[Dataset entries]
== Segment start ==

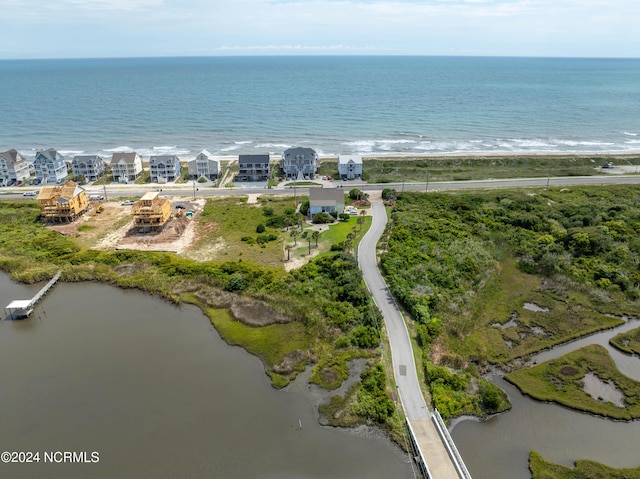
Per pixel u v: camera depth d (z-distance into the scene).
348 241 83.75
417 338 58.91
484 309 67.44
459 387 50.44
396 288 67.50
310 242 86.56
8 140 175.38
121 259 80.06
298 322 63.78
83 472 41.50
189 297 70.62
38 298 69.62
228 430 46.12
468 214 99.94
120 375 54.25
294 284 70.75
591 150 171.88
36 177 125.25
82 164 125.56
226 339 60.97
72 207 95.88
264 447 44.09
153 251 83.38
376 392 49.44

== Segment end ==

▶ _WORK ITEM_: The answer should be the records above, unchanged, with the pictures omitted.

▶ _TASK OUTPUT_:
Per pixel u v: camera depth d (z-distance into the scene).
348 241 83.75
417 338 58.91
484 309 67.44
459 387 50.44
396 288 67.50
310 242 86.56
8 140 175.38
121 259 80.06
298 322 63.78
83 472 41.50
189 297 70.62
38 298 69.62
228 430 46.12
468 214 99.94
120 375 54.25
294 284 70.75
591 150 171.88
36 177 125.25
82 164 125.56
226 339 60.97
72 207 95.88
264 447 44.09
153 251 83.38
376 392 49.44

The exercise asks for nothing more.